Problem statement:
Check every line of the entries for the string "down" and return the ones that contain it.

Saved data entries:

******************************

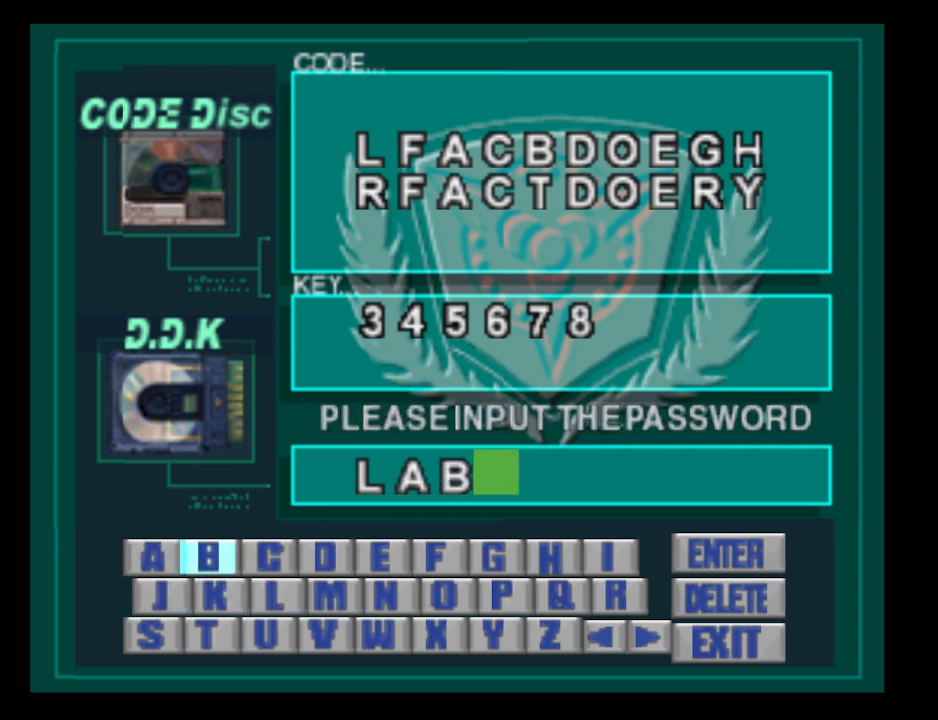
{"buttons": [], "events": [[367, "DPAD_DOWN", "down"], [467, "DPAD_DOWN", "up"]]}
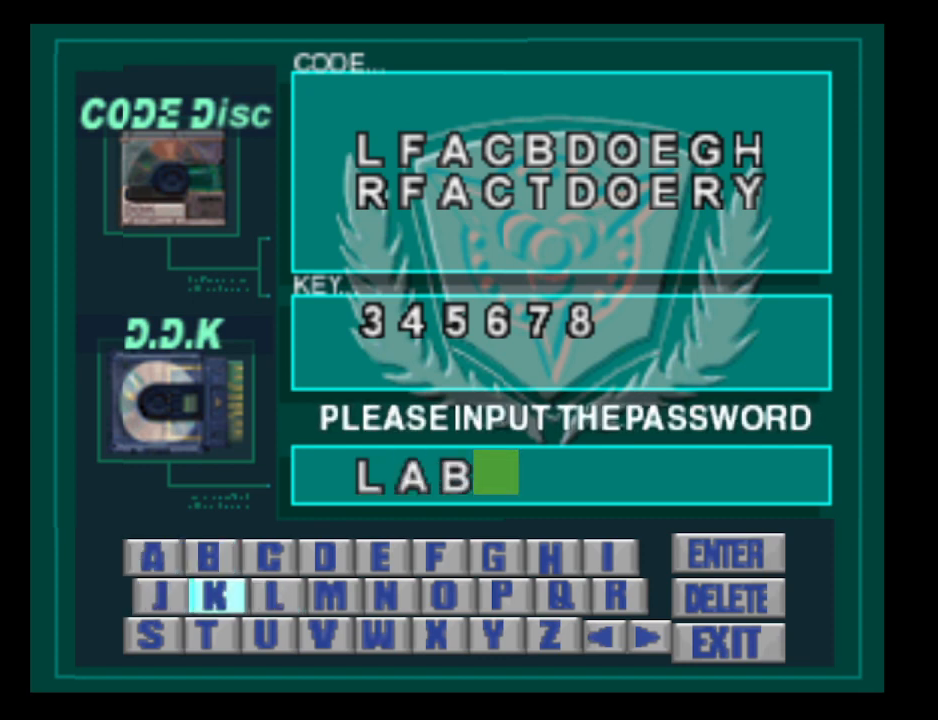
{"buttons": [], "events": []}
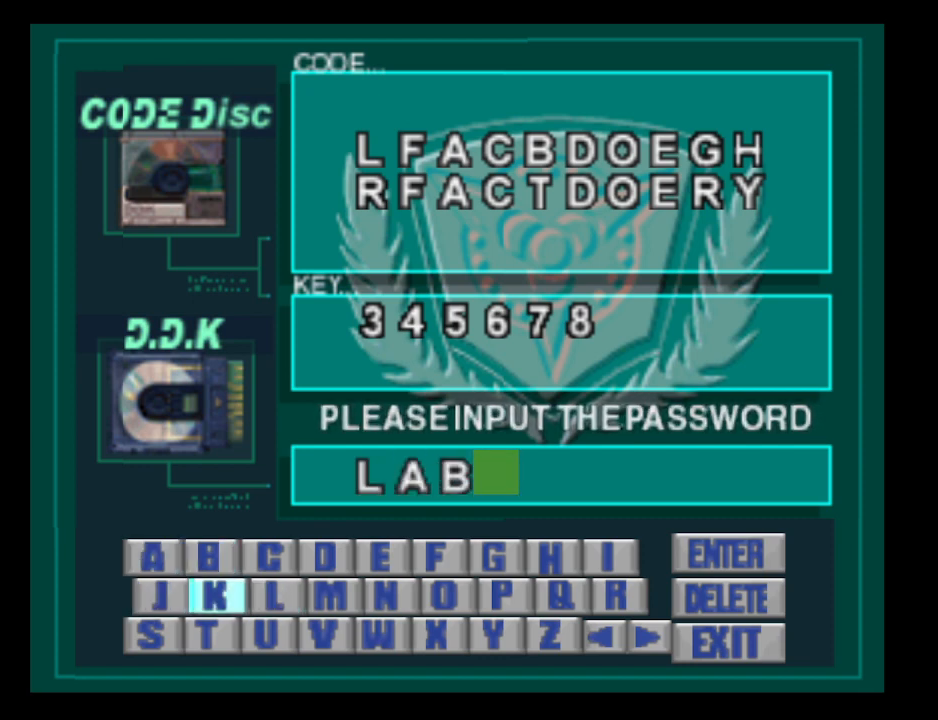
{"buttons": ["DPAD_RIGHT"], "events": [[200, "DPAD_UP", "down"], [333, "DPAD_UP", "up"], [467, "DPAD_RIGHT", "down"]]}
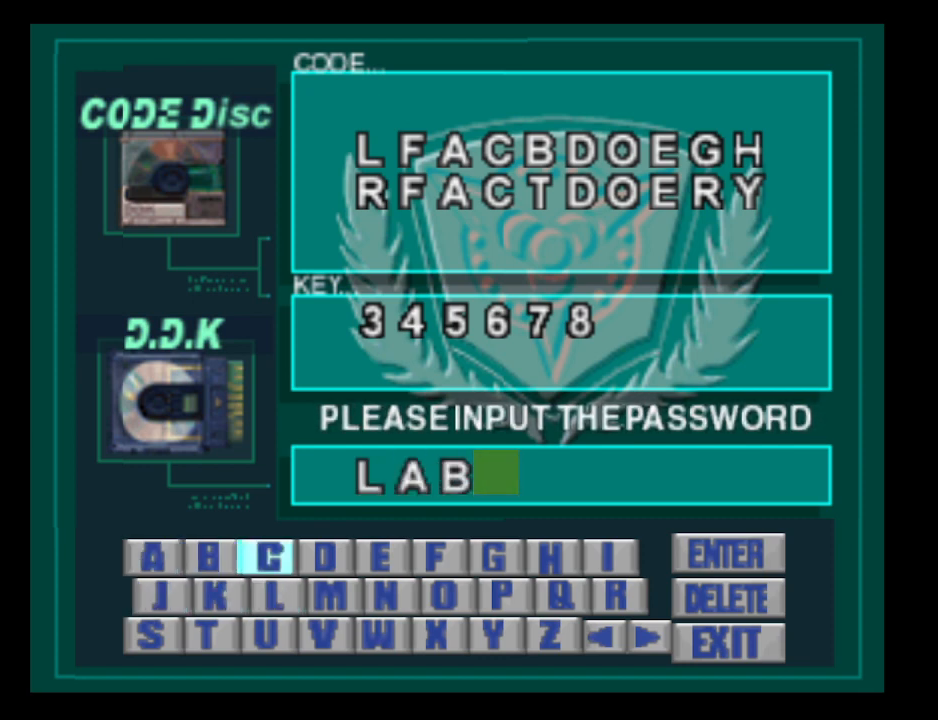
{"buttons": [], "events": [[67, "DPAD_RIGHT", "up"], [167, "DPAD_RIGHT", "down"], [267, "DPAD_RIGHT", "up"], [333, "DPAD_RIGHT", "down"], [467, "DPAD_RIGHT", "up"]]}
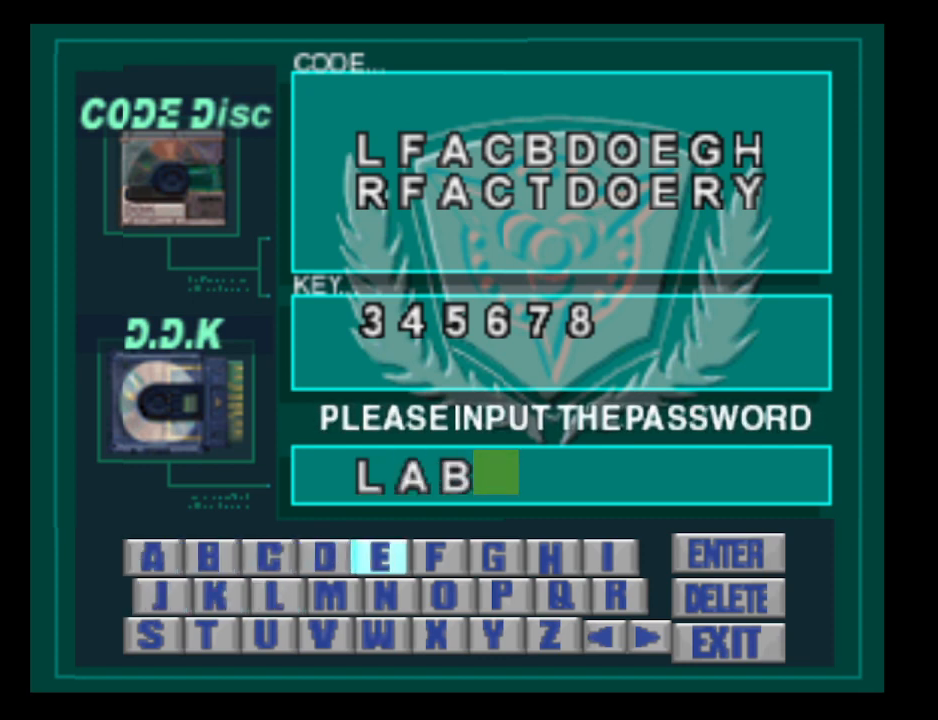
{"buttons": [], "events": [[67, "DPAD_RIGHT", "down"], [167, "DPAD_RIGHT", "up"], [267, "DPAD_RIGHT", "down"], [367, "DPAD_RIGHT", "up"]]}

******************************

Answer space:
{"buttons": [], "events": [[367, "DPAD_DOWN", "down"], [467, "DPAD_DOWN", "up"]]}
{"buttons": ["DPAD_RIGHT"], "events": [[200, "DPAD_UP", "down"], [333, "DPAD_UP", "up"], [467, "DPAD_RIGHT", "down"]]}
{"buttons": [], "events": [[67, "DPAD_RIGHT", "up"], [167, "DPAD_RIGHT", "down"], [267, "DPAD_RIGHT", "up"], [333, "DPAD_RIGHT", "down"], [467, "DPAD_RIGHT", "up"]]}
{"buttons": [], "events": [[67, "DPAD_RIGHT", "down"], [167, "DPAD_RIGHT", "up"], [267, "DPAD_RIGHT", "down"], [367, "DPAD_RIGHT", "up"]]}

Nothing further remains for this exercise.